Input Block Start

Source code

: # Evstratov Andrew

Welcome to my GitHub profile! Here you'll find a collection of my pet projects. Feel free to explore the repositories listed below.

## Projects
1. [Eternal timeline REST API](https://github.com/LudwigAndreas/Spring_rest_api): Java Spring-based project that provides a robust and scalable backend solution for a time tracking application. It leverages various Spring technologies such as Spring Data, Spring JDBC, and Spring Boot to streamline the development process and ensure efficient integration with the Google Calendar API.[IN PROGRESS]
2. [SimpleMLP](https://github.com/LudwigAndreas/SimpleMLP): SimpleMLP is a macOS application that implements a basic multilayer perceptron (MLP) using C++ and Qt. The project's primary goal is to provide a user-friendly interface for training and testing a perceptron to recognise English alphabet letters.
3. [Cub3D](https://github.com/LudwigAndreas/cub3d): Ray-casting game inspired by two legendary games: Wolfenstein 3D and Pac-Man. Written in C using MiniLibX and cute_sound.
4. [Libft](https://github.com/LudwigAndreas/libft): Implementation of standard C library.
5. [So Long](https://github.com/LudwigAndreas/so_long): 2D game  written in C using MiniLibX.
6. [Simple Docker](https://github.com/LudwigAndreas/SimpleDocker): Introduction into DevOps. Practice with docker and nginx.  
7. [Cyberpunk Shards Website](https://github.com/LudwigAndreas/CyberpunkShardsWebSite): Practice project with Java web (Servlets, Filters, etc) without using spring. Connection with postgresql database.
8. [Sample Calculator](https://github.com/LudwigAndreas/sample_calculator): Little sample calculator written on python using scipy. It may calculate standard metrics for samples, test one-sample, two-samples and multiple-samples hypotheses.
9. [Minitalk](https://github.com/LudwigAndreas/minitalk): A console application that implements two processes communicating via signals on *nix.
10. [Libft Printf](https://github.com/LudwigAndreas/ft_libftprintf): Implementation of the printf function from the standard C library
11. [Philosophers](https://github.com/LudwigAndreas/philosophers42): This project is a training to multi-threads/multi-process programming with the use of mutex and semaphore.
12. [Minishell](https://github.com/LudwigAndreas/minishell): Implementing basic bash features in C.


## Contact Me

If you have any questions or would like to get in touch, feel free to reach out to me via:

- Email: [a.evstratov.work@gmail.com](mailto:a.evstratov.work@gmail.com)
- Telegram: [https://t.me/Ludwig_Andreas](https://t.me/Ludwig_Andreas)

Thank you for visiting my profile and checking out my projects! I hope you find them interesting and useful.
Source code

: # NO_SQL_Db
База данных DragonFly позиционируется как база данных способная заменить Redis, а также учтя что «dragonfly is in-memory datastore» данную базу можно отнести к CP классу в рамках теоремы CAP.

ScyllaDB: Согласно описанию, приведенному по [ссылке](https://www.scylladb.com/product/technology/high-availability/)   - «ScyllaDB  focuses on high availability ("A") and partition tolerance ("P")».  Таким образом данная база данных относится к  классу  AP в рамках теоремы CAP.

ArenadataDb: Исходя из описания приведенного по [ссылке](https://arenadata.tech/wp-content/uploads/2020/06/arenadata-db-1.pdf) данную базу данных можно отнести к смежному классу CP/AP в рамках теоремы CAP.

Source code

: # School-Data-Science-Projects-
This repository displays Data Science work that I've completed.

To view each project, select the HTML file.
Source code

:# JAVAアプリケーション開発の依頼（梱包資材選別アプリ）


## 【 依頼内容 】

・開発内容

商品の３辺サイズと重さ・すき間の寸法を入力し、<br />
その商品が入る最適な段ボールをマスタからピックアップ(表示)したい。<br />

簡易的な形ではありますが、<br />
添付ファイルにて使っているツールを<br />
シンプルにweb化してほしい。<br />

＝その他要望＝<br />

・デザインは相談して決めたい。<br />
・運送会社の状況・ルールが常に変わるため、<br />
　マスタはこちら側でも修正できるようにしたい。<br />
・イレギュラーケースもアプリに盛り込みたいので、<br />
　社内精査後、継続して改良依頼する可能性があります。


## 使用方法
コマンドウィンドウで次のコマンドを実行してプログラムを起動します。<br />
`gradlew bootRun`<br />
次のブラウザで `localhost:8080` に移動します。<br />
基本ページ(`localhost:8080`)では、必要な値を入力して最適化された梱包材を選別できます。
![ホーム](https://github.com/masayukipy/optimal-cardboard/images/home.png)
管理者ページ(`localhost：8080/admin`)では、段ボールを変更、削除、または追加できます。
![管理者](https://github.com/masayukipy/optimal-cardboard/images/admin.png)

Input Block End

» **What is needed**
In the material above, find the lines that contain "Libft" and show them.

» **Response for this exercise**
4. [Libft](https://github.com/LudwigAndreas/libft): Implementation of standard C library.
10. [Libft Printf](https://github.com/LudwigAndreas/ft_libftprintf): Implementation of the printf function from the standard C library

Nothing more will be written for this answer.